The Core Innovation: The "GPU-Ready" Ocean

The paper focuses on a specific mathematical method called Discontinuous Galerkin (DG).

• The Analogy: Imagine a classroom.
  • Old methods (Continuous): The students are holding hands in a giant circle. If one student moves, they have to tell everyone else in the circle. It's connected, but slow to coordinate.
  • DG Method: Each student sits at their own desk. They work independently on their own math problems. They only talk to their immediate neighbors when they need to pass a note.
• Why this helps: Because the students (data points) work independently, you can hire 1,000 teachers (GPU cores) to help them all at the same time without them getting in each other's way. This is exactly what GPUs love to do: massive parallel work.

How They Made It Fast (The "Secret Sauce")

The authors didn't just put the code on a GPU; they completely redesigned how the data is stored and moved, using three main tricks:

1. The "Library" Organization (Memory Layout)
GPUs are like super-fast librarians. If books are scattered randomly, the librarian wastes time running around. If they are organized perfectly, they can grab them instantly.

• The team reorganized the data so that related information sits right next to each other in memory. They even used a "Hilbert curve" (a specific winding path) to arrange the irregular tiles so that neighbors are physically close in the computer's memory. This keeps the GPU's "librarian" running at top speed.

2. The "Cell" Assembly Line
The ocean model is 3D, made of vertical columns of water. Some calculations need to solve a puzzle for the whole column at once.

• The Problem: Usually, solving these puzzles one by one is slow.
• The Fix: They created a special "Cell" layout.
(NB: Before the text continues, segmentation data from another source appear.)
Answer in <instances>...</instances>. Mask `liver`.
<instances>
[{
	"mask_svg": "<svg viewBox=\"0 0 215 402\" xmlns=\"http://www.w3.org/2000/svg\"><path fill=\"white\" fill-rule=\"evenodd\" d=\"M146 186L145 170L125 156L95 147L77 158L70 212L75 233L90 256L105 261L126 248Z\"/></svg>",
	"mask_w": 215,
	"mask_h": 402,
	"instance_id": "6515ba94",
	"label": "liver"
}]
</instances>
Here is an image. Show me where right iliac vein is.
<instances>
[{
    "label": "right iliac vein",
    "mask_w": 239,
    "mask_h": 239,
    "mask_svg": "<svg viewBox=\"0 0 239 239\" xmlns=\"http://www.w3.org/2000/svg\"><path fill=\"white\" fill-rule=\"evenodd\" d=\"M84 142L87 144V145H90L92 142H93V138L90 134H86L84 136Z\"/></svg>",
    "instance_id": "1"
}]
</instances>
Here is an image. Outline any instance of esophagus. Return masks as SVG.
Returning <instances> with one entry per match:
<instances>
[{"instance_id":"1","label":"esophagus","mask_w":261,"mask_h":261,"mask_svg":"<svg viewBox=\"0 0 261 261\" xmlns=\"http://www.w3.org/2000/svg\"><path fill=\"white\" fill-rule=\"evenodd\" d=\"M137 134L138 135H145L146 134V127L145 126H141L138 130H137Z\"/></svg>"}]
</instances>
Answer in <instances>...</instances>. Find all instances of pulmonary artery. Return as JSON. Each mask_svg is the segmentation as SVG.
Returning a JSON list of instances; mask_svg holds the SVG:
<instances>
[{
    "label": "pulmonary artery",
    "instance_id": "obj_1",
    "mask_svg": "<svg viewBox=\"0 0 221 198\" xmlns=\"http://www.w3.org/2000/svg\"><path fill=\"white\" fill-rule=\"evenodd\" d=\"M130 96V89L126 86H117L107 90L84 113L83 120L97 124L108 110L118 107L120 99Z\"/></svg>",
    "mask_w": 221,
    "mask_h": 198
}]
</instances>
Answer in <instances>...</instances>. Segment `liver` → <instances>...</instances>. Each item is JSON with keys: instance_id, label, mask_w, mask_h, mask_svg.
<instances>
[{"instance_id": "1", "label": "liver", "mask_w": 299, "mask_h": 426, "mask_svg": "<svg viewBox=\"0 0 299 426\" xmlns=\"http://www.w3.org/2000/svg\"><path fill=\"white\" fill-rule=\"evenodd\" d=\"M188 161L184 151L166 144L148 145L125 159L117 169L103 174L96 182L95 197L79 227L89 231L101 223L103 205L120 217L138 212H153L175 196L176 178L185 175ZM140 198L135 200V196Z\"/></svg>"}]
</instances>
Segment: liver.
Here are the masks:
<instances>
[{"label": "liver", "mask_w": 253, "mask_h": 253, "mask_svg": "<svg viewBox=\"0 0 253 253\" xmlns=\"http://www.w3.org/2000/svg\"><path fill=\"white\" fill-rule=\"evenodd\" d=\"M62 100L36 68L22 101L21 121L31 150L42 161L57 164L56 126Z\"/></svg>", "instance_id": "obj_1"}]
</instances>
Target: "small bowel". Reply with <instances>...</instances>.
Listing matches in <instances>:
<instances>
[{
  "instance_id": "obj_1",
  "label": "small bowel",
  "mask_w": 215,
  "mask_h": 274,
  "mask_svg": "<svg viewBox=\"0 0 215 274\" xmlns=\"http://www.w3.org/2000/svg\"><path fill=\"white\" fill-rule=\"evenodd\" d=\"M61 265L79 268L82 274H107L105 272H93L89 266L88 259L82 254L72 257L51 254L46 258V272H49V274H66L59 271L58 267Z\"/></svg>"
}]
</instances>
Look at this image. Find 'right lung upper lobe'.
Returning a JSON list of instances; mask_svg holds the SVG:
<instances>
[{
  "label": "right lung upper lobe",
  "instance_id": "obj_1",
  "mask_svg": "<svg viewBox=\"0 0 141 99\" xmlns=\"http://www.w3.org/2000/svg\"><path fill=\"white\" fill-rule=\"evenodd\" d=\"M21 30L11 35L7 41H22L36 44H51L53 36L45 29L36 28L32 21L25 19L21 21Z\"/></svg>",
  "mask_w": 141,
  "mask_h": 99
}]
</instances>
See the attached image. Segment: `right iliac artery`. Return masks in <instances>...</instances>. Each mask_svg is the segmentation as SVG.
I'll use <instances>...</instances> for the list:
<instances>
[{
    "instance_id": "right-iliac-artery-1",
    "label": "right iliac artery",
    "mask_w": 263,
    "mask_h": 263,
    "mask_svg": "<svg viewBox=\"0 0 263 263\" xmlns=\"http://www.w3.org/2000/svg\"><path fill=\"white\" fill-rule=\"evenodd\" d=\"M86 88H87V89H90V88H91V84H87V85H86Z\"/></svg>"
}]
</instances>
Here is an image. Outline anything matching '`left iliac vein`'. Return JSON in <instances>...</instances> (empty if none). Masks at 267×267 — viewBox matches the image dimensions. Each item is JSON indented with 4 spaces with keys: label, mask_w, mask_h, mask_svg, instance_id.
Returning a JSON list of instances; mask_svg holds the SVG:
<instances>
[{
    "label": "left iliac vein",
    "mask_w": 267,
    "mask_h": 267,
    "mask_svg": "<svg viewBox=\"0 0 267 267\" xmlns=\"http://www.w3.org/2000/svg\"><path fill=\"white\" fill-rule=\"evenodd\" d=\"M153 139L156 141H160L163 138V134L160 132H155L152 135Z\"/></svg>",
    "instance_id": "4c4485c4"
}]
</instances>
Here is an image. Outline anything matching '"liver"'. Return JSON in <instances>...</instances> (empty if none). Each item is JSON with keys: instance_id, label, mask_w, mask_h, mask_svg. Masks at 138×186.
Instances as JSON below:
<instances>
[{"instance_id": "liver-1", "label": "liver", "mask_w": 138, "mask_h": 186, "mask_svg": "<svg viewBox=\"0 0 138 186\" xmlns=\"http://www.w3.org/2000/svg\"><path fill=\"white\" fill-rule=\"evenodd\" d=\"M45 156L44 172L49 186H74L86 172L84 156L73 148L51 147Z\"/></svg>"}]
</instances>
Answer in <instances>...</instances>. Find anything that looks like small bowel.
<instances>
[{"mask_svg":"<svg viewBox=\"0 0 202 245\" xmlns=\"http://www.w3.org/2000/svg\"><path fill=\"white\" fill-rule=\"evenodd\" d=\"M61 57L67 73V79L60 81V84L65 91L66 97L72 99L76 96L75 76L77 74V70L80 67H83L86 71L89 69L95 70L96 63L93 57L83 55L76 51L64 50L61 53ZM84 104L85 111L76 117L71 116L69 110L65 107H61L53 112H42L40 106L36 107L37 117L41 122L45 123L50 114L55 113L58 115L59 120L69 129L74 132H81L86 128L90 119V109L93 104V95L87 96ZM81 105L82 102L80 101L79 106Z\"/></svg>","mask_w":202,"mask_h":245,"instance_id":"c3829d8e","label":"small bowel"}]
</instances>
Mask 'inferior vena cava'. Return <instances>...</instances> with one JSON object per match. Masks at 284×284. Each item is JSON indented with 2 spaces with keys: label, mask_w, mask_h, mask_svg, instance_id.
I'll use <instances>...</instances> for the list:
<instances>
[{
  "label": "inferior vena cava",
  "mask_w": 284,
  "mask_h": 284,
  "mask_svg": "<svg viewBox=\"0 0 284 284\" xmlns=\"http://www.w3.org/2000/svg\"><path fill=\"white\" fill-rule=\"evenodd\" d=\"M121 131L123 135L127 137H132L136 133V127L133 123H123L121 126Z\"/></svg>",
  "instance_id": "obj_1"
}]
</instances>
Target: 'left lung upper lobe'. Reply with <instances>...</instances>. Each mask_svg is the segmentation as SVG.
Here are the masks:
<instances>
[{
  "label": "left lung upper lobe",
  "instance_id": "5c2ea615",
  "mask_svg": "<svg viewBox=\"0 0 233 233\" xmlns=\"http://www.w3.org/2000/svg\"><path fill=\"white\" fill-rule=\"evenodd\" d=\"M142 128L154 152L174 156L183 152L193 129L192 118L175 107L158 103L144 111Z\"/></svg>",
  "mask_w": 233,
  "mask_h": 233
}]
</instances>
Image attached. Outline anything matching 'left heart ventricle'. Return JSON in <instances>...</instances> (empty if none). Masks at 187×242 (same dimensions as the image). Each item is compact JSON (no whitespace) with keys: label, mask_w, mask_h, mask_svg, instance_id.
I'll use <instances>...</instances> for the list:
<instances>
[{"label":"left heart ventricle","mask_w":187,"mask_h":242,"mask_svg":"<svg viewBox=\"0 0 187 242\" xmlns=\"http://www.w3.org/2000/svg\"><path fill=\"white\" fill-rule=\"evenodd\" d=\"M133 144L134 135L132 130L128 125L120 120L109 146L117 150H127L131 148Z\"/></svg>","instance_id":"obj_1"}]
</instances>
Imagine a factory assembly line where 128 workers (threads) are assigned to 128 columns. Instead of passing parts back and forth, they organize the parts into a neat grid (a matrix) so all 128 workers can grab what they need simultaneously. This turns a slow, sequential process into a fast, parallel one.

3. The "No-Blueprint" Solver (Matrix-Free)
In many math problems, you have to build a giant blueprint (a matrix) before you can solve the problem. Building the blueprint takes time.

• The Trick: For certain parts of the ocean model (like pressure and vertical movement), the authors realized the blueprint always follows a predictable pattern. Instead of building the blueprint, they wrote a recipe that calculates the answer directly on the fly. It's like knowing the answer to a math problem without needing to write out the long division steps.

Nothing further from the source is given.